A very common challenge that stroke survivors face, and one that can be very frustrating, is difficulty walking. Often, that difficulty stems from something called foot drop. If someone has foot drop, it means they have difficulty in lifting the front part of the foot and may be dragging the foot on the ground as they walk. People with foot drop may catch their toe on the floor as they advance their weak leg, putting them at risk for stumbling and even falling.
Foot drop can be temporary or permanent, but in either case, it not only affects the speed and nature of a person’s gait, it can be dangerous if left untreated. To alleviate its effects, most people are fit with an Ankle Foot Orthosis, more commonly referred to as an AFO. This brace keeps the foot in a rigid position so that the wearer does not trip as they walk.

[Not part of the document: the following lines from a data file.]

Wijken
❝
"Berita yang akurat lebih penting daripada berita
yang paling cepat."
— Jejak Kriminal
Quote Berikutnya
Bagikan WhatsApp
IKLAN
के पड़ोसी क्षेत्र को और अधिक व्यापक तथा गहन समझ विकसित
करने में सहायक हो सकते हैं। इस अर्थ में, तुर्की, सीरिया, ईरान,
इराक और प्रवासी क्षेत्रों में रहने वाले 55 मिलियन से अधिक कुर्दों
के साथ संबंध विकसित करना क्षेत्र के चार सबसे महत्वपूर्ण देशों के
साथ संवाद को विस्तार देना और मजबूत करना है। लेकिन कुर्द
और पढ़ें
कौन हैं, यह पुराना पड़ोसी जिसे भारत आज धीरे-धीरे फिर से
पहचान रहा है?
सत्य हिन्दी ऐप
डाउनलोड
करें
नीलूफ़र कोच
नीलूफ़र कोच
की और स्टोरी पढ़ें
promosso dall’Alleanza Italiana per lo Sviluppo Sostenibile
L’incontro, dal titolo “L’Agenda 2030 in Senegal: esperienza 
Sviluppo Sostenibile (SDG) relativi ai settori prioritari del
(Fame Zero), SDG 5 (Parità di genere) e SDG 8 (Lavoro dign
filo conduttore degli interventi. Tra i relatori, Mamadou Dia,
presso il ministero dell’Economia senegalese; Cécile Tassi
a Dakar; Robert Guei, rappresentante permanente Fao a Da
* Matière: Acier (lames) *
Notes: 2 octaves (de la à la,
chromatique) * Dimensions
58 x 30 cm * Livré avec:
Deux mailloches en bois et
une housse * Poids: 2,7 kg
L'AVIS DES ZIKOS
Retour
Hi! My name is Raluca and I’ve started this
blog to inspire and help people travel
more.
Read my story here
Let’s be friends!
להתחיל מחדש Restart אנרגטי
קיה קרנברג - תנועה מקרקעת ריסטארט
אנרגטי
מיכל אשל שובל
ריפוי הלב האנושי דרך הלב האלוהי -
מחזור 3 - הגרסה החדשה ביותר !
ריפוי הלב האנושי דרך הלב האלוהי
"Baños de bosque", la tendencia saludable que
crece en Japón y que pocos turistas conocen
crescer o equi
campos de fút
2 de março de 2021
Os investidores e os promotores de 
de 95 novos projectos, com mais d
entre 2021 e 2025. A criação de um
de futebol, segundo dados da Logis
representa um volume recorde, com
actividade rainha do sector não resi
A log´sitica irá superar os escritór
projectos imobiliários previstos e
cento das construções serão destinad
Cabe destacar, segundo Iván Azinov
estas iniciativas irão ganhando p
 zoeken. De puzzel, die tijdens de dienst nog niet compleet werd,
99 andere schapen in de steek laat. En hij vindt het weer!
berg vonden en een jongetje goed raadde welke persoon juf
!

Currently, Helen Hayes Hospital is participating in a nationwide research study that is evaluating the use of a device called the WalkAide in individuals who have had a stroke and are having problems walking due to foot drop. This clinical trial is called INSTRIDE and it will compare the WalkAide to the traditional AFO to determine which promotes a smoother, more natural step.
The WalkAide is a small, electrical stimulator, about the size of a pager, which is worn on a cuff, just below the knee. Basically, it works by stimulating the nerve in the foot that enables someone to pick up their foot when they take a step.
This clinical research study is being conducted at 30 sites across the country. A total of 496 individuals with stroke are being recruited to participate in the randomized trial. To be eligible for participation, an individual must:
• have had a stroke at least six months ago
• have foot drop (hemiplegia or hemiparesis)
• be able to walk at least 30 feet
• not have had any formal rehabilitation therapy to the leg in the last 30 days
• be eligible for Medicare, Medicare Choice or Medicare Advantage benefits.
Participants in the study will make seven visits to HHH over the course of twelve months. Following the initial evaluation and screening, these follow-up visits will evaluate the individuals’ gait using either the WalkAide device or an AFO.